96kHz in Vista?

Joined
May 1, 2002
Messages
525
After upgrading to Vista and removing my Audigy 2 ZS as the default audio device from the first system in my signature below, I made the FireWire Solo the new default device. Afterwards, I noticed that Pro Tools M-Powered 7.4cs2 would knock the sampling rate down to 44.1kHz, despite me setting it manually to 96kHz in the M-Audio control panel beforehand.

Some research revealed that Windows Vista controls the default audio device's bit rate and sampling rate, with 24/44.1 apparently being the highest supported by the operating system...

Does anyone have any ideas or experience that might help me figure out a workaround, or should I just put in another sound card and make it the default when I'm using Pro Tools?

Thanks!
 
Check "give applications exclusive control of the device" on the playback-> advanced menu in control panel sound. Whatever the sampling rate is with the current playback program, if you reopen the sound control panel it'll show "available sample rates" as the current playback sample rate.

I verified this with my Chaintech AV-710, when I switch sample modes, 44.1KHz, 48KHz, 96KHz, or 192KHz, that sampling rate is displayed in the control panel.

My receiver also shows "PCM 96 or just PCM" when I switch sample modes so I know (well, roughly) that I am getting the correct rate.
 
Make the firewire solo the default, if that what your using to do what you trying to do. Because without the moded drivers. the A2zs will not go up to 96khz. Then because of that. That will knock it down with the a2zs being the default because the normal Vista drivers doesnt support 96khz.
 
astrallite: Thanks for the tip! I was a bit hasty in my initial assessment of the situation, and I am able to get Vista to report sampling rates higher than 44.1kHz. Unfortunately, your suggestion does not solve my Pro Tools issue.

AdmiralFlameberg: I think you might want to re-read my post... ;)
 
Let me see if I understand this. Your issue is that Pro Tools knocks your driver sampling rate to 44.1kHz?

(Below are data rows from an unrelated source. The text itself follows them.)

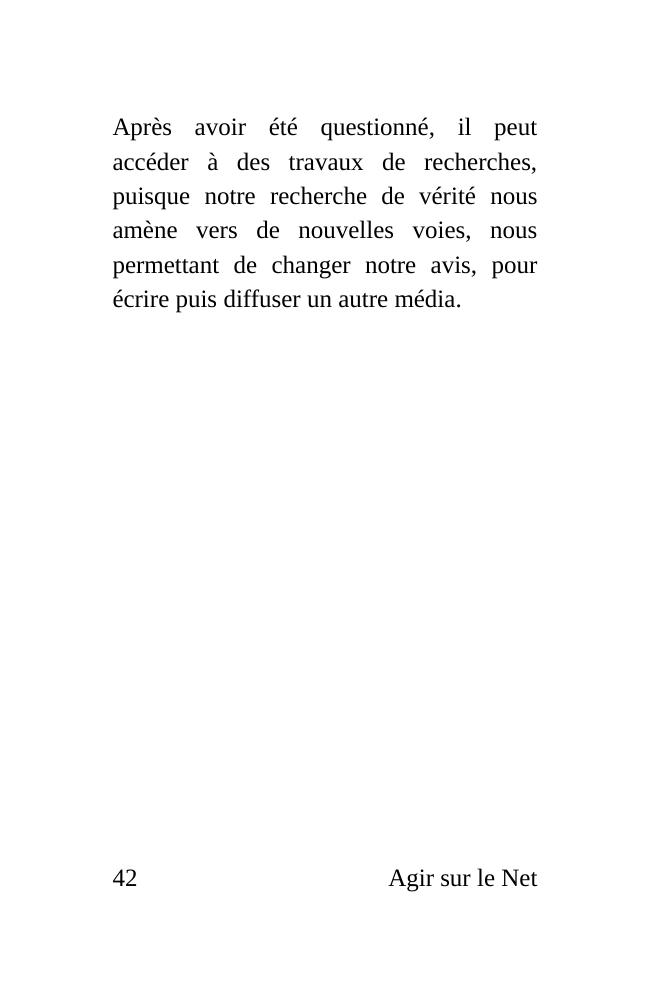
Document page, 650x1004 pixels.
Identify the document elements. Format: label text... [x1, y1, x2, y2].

text Après avoir été questionné, il peut accéder à des travaux de recherches, puisque notre recherche de vérité nous amène vers de nouvelles voies, nous permettant de changer notre avis, pour écrire puis diffuser un autre média. [112, 112, 537, 313]
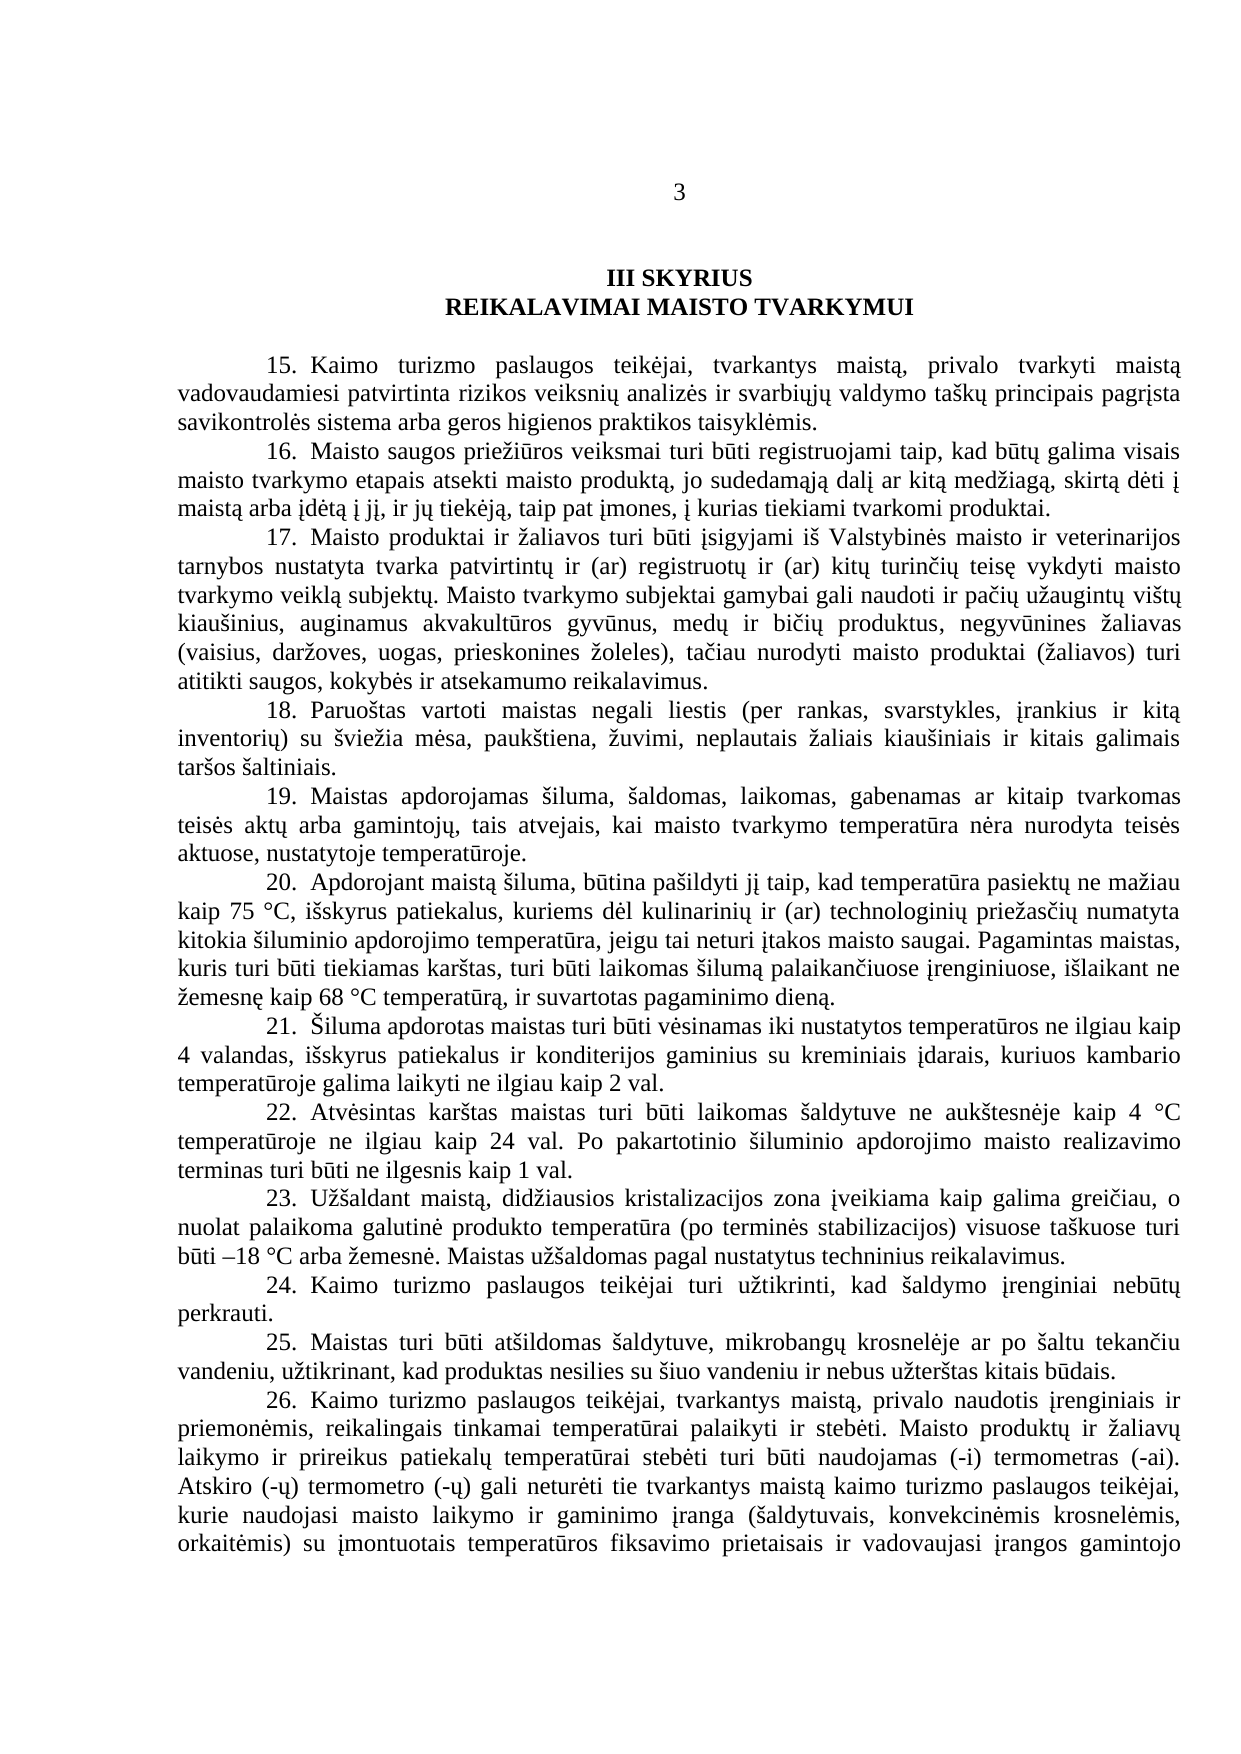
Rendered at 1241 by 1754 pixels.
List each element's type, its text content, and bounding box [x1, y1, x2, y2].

text 26. Kaimo turizmo paslaugos teikėjai, tvarkantys maistą, privalo naudotis įrenginiais ir priemonėmis, reikalingais tinkamai temperatūrai palaikyti ir stebėti. Maisto produktų ir žaliavų laikymo ir prireikus patiekalų temperatūrai stebėti turi būti naudojamas (-i) termometras (-ai). Atskiro (-ų) termometro (-ų) gali neturėti tie tvarkantys maistą kaimo turizmo paslaugos teikėjai, kurie naudojasi maisto laikymo ir gaminimo įranga (šaldytuvais, konvekcinėmis krosnelėmis, orkaitėmis) su įmontuotais temperatūros fiksavimo prietaisais ir vadovaujasi įrangos gamintojo [177, 1385, 1181, 1557]
text 19. Maistas apdorojamas šiluma, šaldomas, laikomas, gabenamas ar kitaip tvarkomas teisės aktų arba gamintojų, tais atvejais, kai maisto tvarkymo temperatūra nėra nurodyta teisės aktuose, nustatytoje temperatūroje. [177, 781, 1181, 867]
text 22. Atvėsintas karštas maistas turi būti laikomas šaldytuve ne aukštesnėje kaip 4 °C temperatūroje ne ilgiau kaip 24 val. Po pakartotinio šiluminio apdorojimo maisto realizavimo terminas turi būti ne ilgesnis kaip 1 val. [177, 1097, 1181, 1183]
text III SKYRIUS [177, 263, 1181, 292]
text 20. Apdorojant maistą šiluma, būtina pašildyti jį taip, kad temperatūra pasiektų ne mažiau kaip 75 °C, išskyrus patiekalus, kuriems dėl kulinarinių ir (ar) technologinių priežasčių numatyta kitokia šiluminio apdorojimo temperatūra, jeigu tai neturi įtakos maisto saugai. Pagamintas maistas, kuris turi būti tiekiamas karštas, turi būti laikomas šilumą palaikančiuose įrenginiuose, išlaikant ne žemesnę kaip 68 °C temperatūrą, ir suvartotas pagaminimo dieną. [177, 867, 1181, 1011]
text 18. Paruoštas vartoti maistas negali liestis (per rankas, svarstykles, įrankius ir kitą inventorių) su šviežia mėsa, paukštiena, žuvimi, neplautais žaliais kiaušiniais ir kitais galimais taršos šaltiniais. [177, 695, 1181, 781]
text 16. Maisto saugos priežiūros veiksmai turi būti registruojami taip, kad būtų galima visais maisto tvarkymo etapais atsekti maisto produktą, jo sudedamąją dalį ar kitą medžiagą, skirtą dėti į maistą arba įdėtą į jį, ir jų tiekėją, taip pat įmones, į kurias tiekiami tvarkomi produktai. [177, 436, 1181, 522]
text 25. Maistas turi būti atšildomas šaldytuve, mikrobangų krosnelėje ar po šaltu tekančiu vandeniu, užtikrinant, kad produktas nesilies su šiuo vandeniu ir nebus užterštas kitais būdais. [177, 1327, 1181, 1385]
text 21. Šiluma apdorotas maistas turi būti vėsinamas iki nustatytos temperatūros ne ilgiau kaip 4 valandas, išskyrus patiekalus ir konditerijos gaminius su kreminiais įdarais, kuriuos kambario temperatūroje galima laikyti ne ilgiau kaip 2 val. [177, 1011, 1181, 1097]
text REIKALAVIMAI MAISTO TVARKYMUI [177, 292, 1181, 321]
text 23. Užšaldant maistą, didžiausios kristalizacijos zona įveikiama kaip galima greičiau, o nuolat palaikoma galutinė produkto temperatūra (po terminės stabilizacijos) visuose taškuose turi būti –18 °C arba žemesnė. Maistas užšaldomas pagal nustatytus techninius reikalavimus. [177, 1183, 1181, 1270]
text 17. Maisto produktai ir žaliavos turi būti įsigyjami iš Valstybinės maisto ir veterinarijos tarnybos nustatyta tvarka patvirtintų ir (ar) registruotų ir (ar) kitų turinčių teisę vykdyti maisto tvarkymo veiklą subjektų. Maisto tvarkymo subjektai gamybai gali naudoti ir pačių užaugintų vištų kiaušinius, auginamus akvakultūros gyvūnus, medų ir bičių produktus, negyvūnines žaliavas (vaisius, daržoves, uogas, prieskonines žoleles), tačiau nurodyti maisto produktai (žaliavos) turi atitikti saugos, kokybės ir atsekamumo reikalavimus. [177, 522, 1181, 695]
text 24. Kaimo turizmo paslaugos teikėjai turi užtikrinti, kad šaldymo įrenginiai nebūtų perkrauti. [177, 1270, 1181, 1327]
text 15. Kaimo turizmo paslaugos teikėjai, tvarkantys maistą, privalo tvarkyti maistą vadovaudamiesi patvirtinta rizikos veiksnių analizės ir svarbiųjų valdymo taškų principais pagrįsta savikontrolės sistema arba geros higienos praktikos taisyklėmis. [177, 350, 1181, 436]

This should be normal behavior if you're working in a 44.1kHz session. The final output of the master buss will always be 44.1kHz if your session is also 44.1kHz. If you load a 96kHz session, your final output is 96kHz. The mixer will work at 48 bits and downsample to your session's bit depth to whatever you've chosen during monitoring, and unless I miss my guess, Pro Tools is given exclusive access to the Solo while it's running in Vista.

Maybe I'm misunderstanding this, but it doesn't seem that you have an issue here.
 
Sorry, allow me to elaborate... I load Pro Tools, the FireWire Solo's sampling rate is automatically knocked down to and locked at 44.1kHz, I start a new "session" in Pro Tools. from here, I can choose the sample rate of the session. The problem arises when I try to choose any rate above 44.1kHz; I am presented with an error message stating that the current playback engine does not support a sample rate of 96 kHz. This is a documented issue with M-Audio devices and Pro Tools. The only advice offered by Digidesign is to make the FireWire Solo a non-default device in Windows.

I was able to workaround the issue by enabling the motherboard's integrated C-Media CMI9739 sound unit (which is not fully supported by Vista) and making that the default audio device when working with Pro Tools, but I was hoping someone here might have an idea that doesn't involve installing new hardware and fiddling with Windows settings every time I want to use Pro Tools :)
 
Ahh...I see. Well, I think Digi's solution is likely the easiest one, but I'm not a Vista man myself. There may well be an easier way.

If fiddling with a couple Windows settings is all you have to do to make Pro Tools happy though, consider yourself quite lucky. I have to reboot into a secondary, severely-trimmed Windows install when I want to do a little Pro Tools work. There's some combination background apps/hardware of mine that makes it go absolutely bugshit on my day-to-day XP setup.